Durutti Column "Circuses and Bread" Review


WHINE AND CHEESE

DURUTTI COLUMN

Circuses And Bread (Factory Benelux)

MORE MODERN chamber music for people who wear their raincoats while eating breakfast at midday, ‘Circuses And Bread' drifts from the speakers with a curiously refined sadness. The Albert Camus Appreciation Society will wrongly consider it to be an apt soundtrack for their group readings of The Outsider, but the Durutti Column's melancholia most reflects the hopeless romanticism of the tarot card-reading existentialist.

Often wet-lipped and moist-eyed, the Durutti Column are always polite enough to avoid seeking refuge in primal scream therapy or “tears for fears/ sobbing for angst" treatment But there is also an edge to their sound, and to Vini Reilly's songs, which means that 'Circuses And Bread' exudes mournful dignity rather than cloying sentiment.

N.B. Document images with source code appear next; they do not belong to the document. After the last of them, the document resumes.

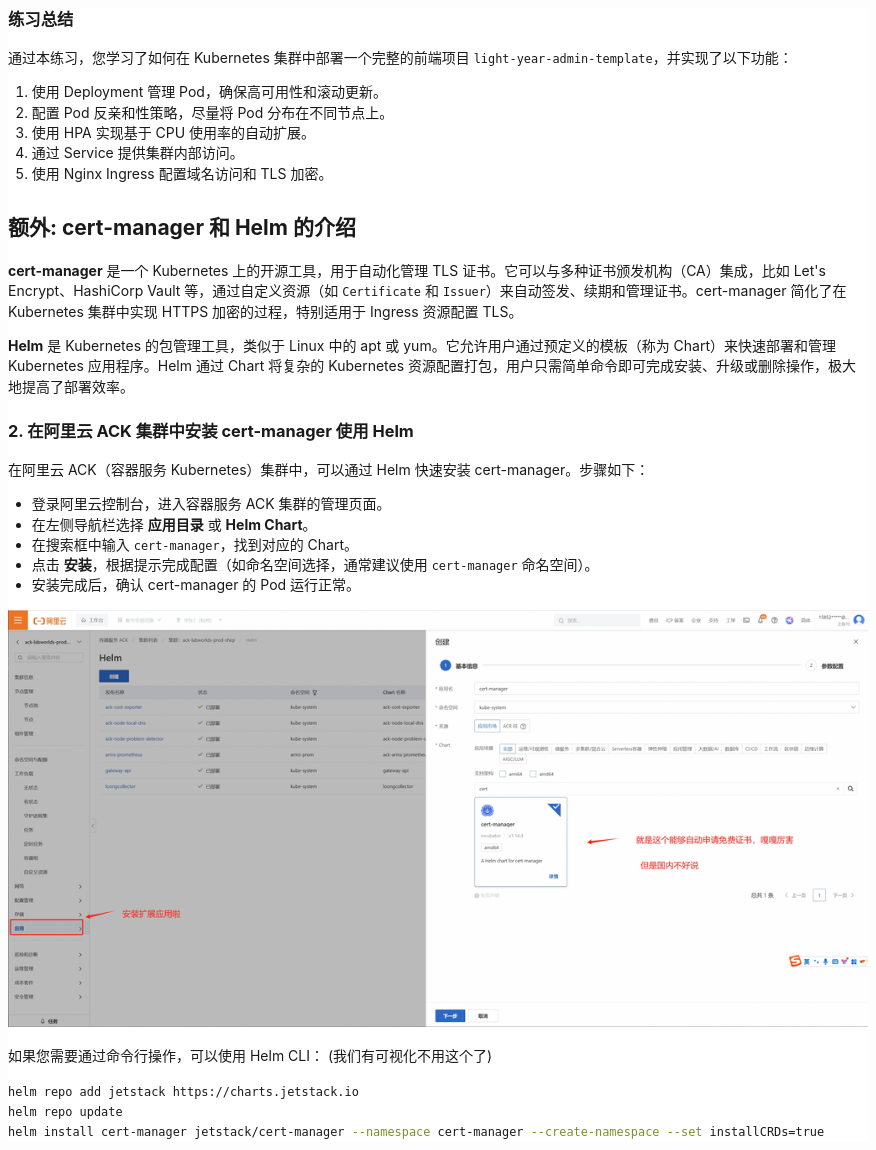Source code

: ### 练习总结
通过本练习，您学习了如何在 Kubernetes 集群中部署一个完整的前端项目 `light-year-admin-template`，并实现了以下功能：
1. 使用 Deployment 管理 Pod，确保高可用性和滚动更新。
2. 配置 Pod 反亲和性策略，尽量将 Pod 分布在不同节点上。
3. 使用 HPA 实现基于 CPU 使用率的自动扩展。
4. 通过 Service 提供集群内部访问。
5. 使用 Nginx Ingress 配置域名访问和 TLS 加密。


## 额外: cert-manager 和 Helm 的介绍

**cert-manager** 是一个 Kubernetes 上的开源工具，用于自动化管理 TLS 证书。它可以与多种证书颁发机构（CA）集成，比如 Let's Encrypt、HashiCorp Vault 等，通过自定义资源（如 `Certificate` 和 `Issuer`）来自动签发、续期和管理证书。cert-manager 简化了在 Kubernetes 集群中实现 HTTPS 加密的过程，特别适用于 Ingress 资源配置 TLS。

**Helm** 是 Kubernetes 的包管理工具，类似于 Linux 中的 apt 或 yum。它允许用户通过预定义的模板（称为 Chart）来快速部署和管理 Kubernetes 应用程序。Helm 通过 Chart 将复杂的 Kubernetes 资源配置打包，用户只需简单命令即可完成安装、升级或删除操作，极大地提高了部署效率。

### 2. 在阿里云 ACK 集群中安装 cert-manager 使用 Helm

在阿里云 ACK（容器服务 Kubernetes）集群中，可以通过 Helm 快速安装 cert-manager。步骤如下：

- 登录阿里云控制台，进入容器服务 ACK 集群的管理页面。
- 在左侧导航栏选择 **应用目录** 或 **Helm Chart**。
- 在搜索框中输入 `cert-manager`，找到对应的 Chart。
- 点击 **安装**，根据提示完成配置（如命名空间选择，通常建议使用 `cert-manager` 命名空间）。
- 安装完成后，确认 cert-manager 的 Pod 运行正常。

![cert-manager安装](/Kubernetes周边服务/enterprise/cert-manager安装.png "cert-manager安装")

如果您需要通过命令行操作，可以使用 Helm CLI：  (我们有可视化不用这个了)
```bash
helm repo add jetstack https://charts.jetstack.io
helm repo update
helm install cert-manager jetstack/cert-manager --namespace cert-manager --create-namespace --set installCRDs=true
```
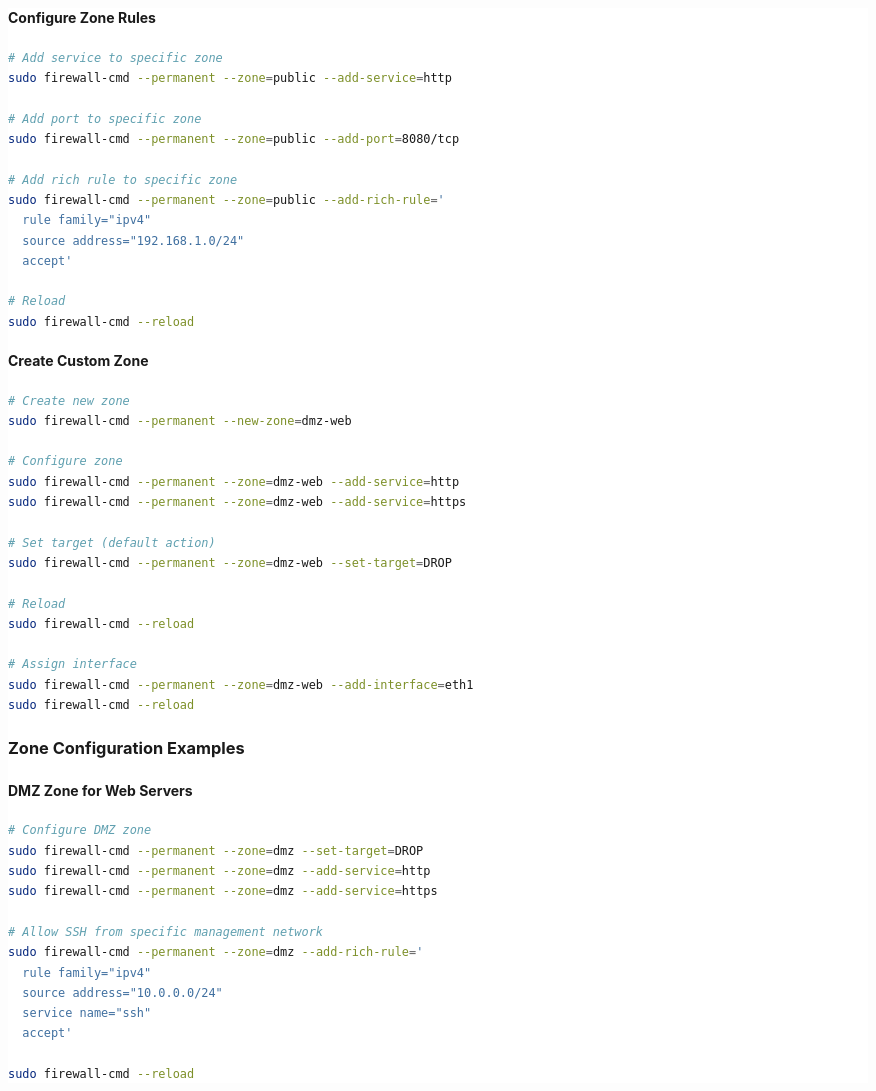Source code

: #### Configure Zone Rules

```bash
# Add service to specific zone
sudo firewall-cmd --permanent --zone=public --add-service=http

# Add port to specific zone
sudo firewall-cmd --permanent --zone=public --add-port=8080/tcp

# Add rich rule to specific zone
sudo firewall-cmd --permanent --zone=public --add-rich-rule='
  rule family="ipv4"
  source address="192.168.1.0/24"
  accept'

# Reload
sudo firewall-cmd --reload
```

#### Create Custom Zone

```bash
# Create new zone
sudo firewall-cmd --permanent --new-zone=dmz-web

# Configure zone
sudo firewall-cmd --permanent --zone=dmz-web --add-service=http
sudo firewall-cmd --permanent --zone=dmz-web --add-service=https

# Set target (default action)
sudo firewall-cmd --permanent --zone=dmz-web --set-target=DROP

# Reload
sudo firewall-cmd --reload

# Assign interface
sudo firewall-cmd --permanent --zone=dmz-web --add-interface=eth1
sudo firewall-cmd --reload
```

### Zone Configuration Examples

#### DMZ Zone for Web Servers
```bash
# Configure DMZ zone
sudo firewall-cmd --permanent --zone=dmz --set-target=DROP
sudo firewall-cmd --permanent --zone=dmz --add-service=http
sudo firewall-cmd --permanent --zone=dmz --add-service=https

# Allow SSH from specific management network
sudo firewall-cmd --permanent --zone=dmz --add-rich-rule='
  rule family="ipv4"
  source address="10.0.0.0/24"
  service name="ssh"
  accept'

sudo firewall-cmd --reload
```
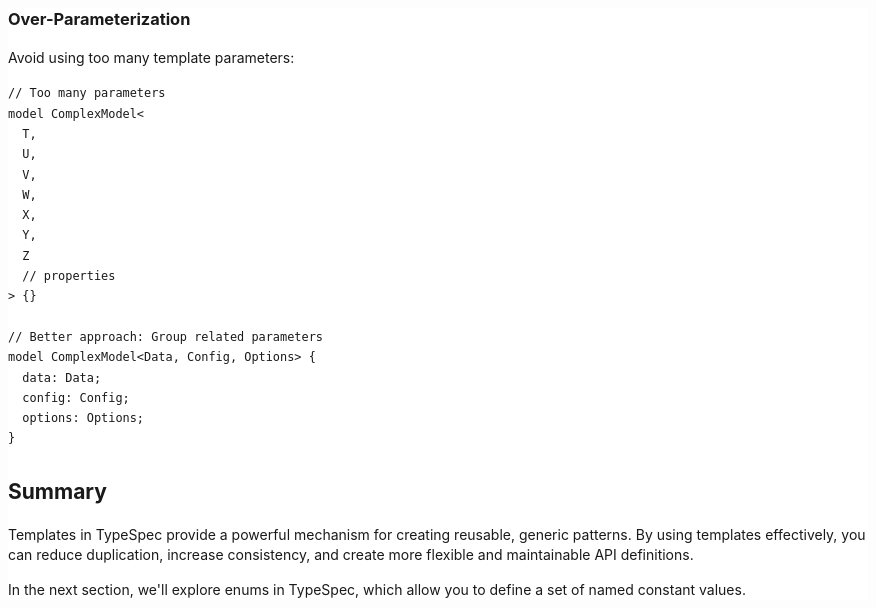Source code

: ### Over-Parameterization

Avoid using too many template parameters:

```typespec
// Too many parameters
model ComplexModel<
  T,
  U,
  V,
  W,
  X,
  Y,
  Z
  // properties
> {}

// Better approach: Group related parameters
model ComplexModel<Data, Config, Options> {
  data: Data;
  config: Config;
  options: Options;
}
```

## Summary

Templates in TypeSpec provide a powerful mechanism for creating reusable, generic patterns. By using templates effectively, you can reduce duplication, increase consistency, and create more flexible and maintainable API definitions.

In the next section, we'll explore enums in TypeSpec, which allow you to define a set of named constant values.

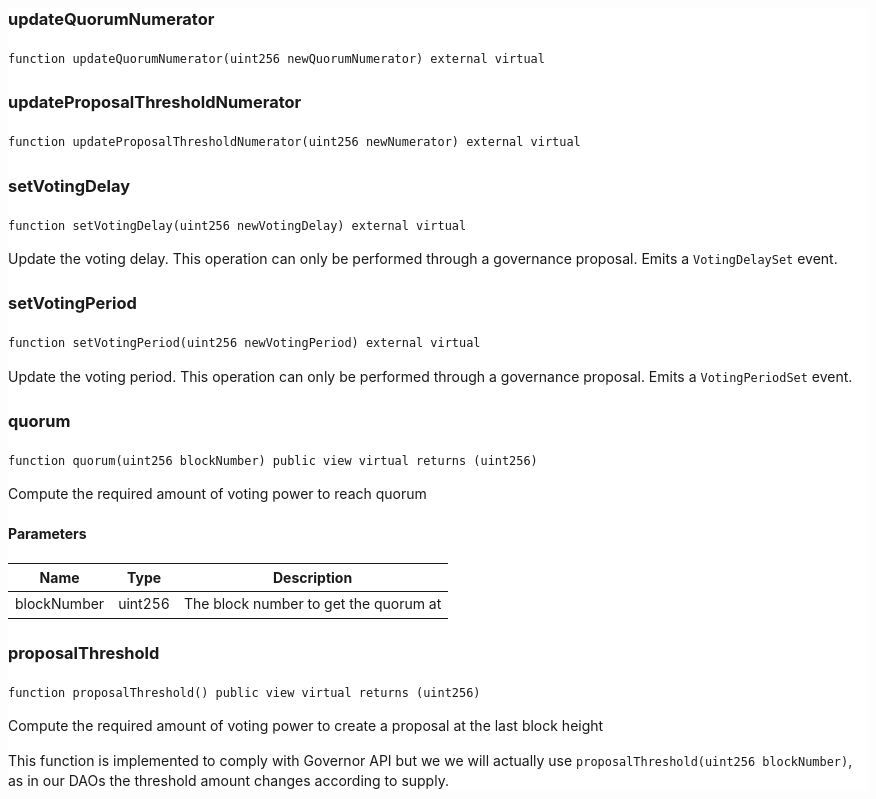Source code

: ### updateQuorumNumerator

```solidity
function updateQuorumNumerator(uint256 newQuorumNumerator) external virtual
```

### updateProposalThresholdNumerator

```solidity
function updateProposalThresholdNumerator(uint256 newNumerator) external virtual
```

### setVotingDelay

```solidity
function setVotingDelay(uint256 newVotingDelay) external virtual
```

Update the voting delay. This operation can only be performed
through a governance proposal. Emits a `VotingDelaySet` event.

### setVotingPeriod

```solidity
function setVotingPeriod(uint256 newVotingPeriod) external virtual
```

Update the voting period. This operation can only be performed
through a governance proposal. Emits a `VotingPeriodSet` event.

### quorum

```solidity
function quorum(uint256 blockNumber) public view virtual returns (uint256)
```

Compute the required amount of voting power to reach quorum

#### Parameters

| Name | Type | Description |
| ---- | ---- | ----------- |
| blockNumber | uint256 | The block number to get the quorum at |

### proposalThreshold

```solidity
function proposalThreshold() public view virtual returns (uint256)
```

Compute the required amount of voting power to create a proposal
at the last block height

This function is implemented to comply with Governor API but we
we will actually use `proposalThreshold(uint256 blockNumber)`,
as in our DAOs the threshold amount changes according to supply.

The closest the Durutti Column get to something as flippant as "fun" is their naming of two tracks as ‘Dance I' and 'Dance ll' - these dittys are, of course, only remotely danceable if you're inclined to shake your booty when wearing a kaftan and sandles while pretending to be Nelson the Seagull flying towards celestial heights. ‘Tomorrow’ is the most interesting song, probably because it allows you to imagine what Everything But The Girl would sound like if Genesis P Orridge linked up with Ben Watt as Tracey Thom’s replacement. Vini Reilly bears a vague vocal resemblance to the Porridge-like reincarnation of Brian Jones but his “All I wanted was your time, all you ever gave me was tomorrow, and tomorrow never comes.." gloom is gently affecting when set against the song's morbid sound.

Potentially damaging to the mental stability of tearful O and A-Level students who listen to this sort of stuff during their stress-filled study breaks, ‘Circuses And Bread' glides past, soon to be forgotten in a slot somewhere between Virginia Astley and The Cocteau Twins.